New fossils push the origin of flowering plants back by 100 million years to the early Triassic era | Amazing Science |
Drilling cores from Switzerland have revealed the oldest known fossils of the direct ancestors of flowering plants.


Flowering plants evolved from extinct plants related to conifers, ginkgos, cycads, and seed ferns. The oldest known fossils from flowering plants are pollen grains. These are small, robust and numerous and therefore fossilize more easily than leaves and flowers.

An uninterrupted sequence of fossilized pollen from flowers begins in the Early Cretaceous, approximately 140 million years ago, and it is generally assumed that flowering plants first evolved around that time. But the present study documents flowering plant-like pollen that is 100 million years older, implying that flowering plants may have originated in the Early Triassic (between 252 to 247 million years ago) or even earlier.


Many studies have tried to estimate the age of flowering plants from molecular data, but so far no consensus has been reached. Depending on dataset and method, these estimates range from the Triassic to the Cretaceous. Molecular estimates typically need to be "anchored" in fossil evidence, but extremely old fossils were not available for flowering plants. "That is why the present finding of flower-like pollen from the Triassic is significant," says Prof. Peter Hochuli, University of Zurich.

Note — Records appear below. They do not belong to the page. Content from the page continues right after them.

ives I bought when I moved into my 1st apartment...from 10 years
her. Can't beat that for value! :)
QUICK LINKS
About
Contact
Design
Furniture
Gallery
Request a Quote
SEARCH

Peter Hochuli and Susanne Feist-Burkhardt from Paleontological Institute and Museum, University of Zürich, studied two drilling cores from Weiach and Leuggern, northern Switzerland, and found pollen grains that resemble fossil pollen from the earliest known flowering plants. With Confocal Laser Scanning Microscopy, they obtained high-resolution images across three dimensions of six different types of pollen.


In a previous study from 2004, Hochuli and Feist-Burkhardt documented different, but clearly related flowering-plant-like pollen from the Middle Triassic in cores from the Barents Sea, south of Spitsbergen. The samples from the present study were found 3000 km south of the previous site. "We believe that even highly cautious scientists will now be convinced that flowering plants evolved long before the Cretaceous," say Hochuli.


What might these primitive flowering plants have looked like? In the Middle Triassic, both the Barents Sea and Switzerland lay in the subtropics, but the area of Switzerland was much drier than the region of the Barents Sea. This implies that these plants occurred a broad ecological range. The pollen's structure suggests that the plants were pollinated by insects: most likely beetles, as bees would not evolve for another 100 million years.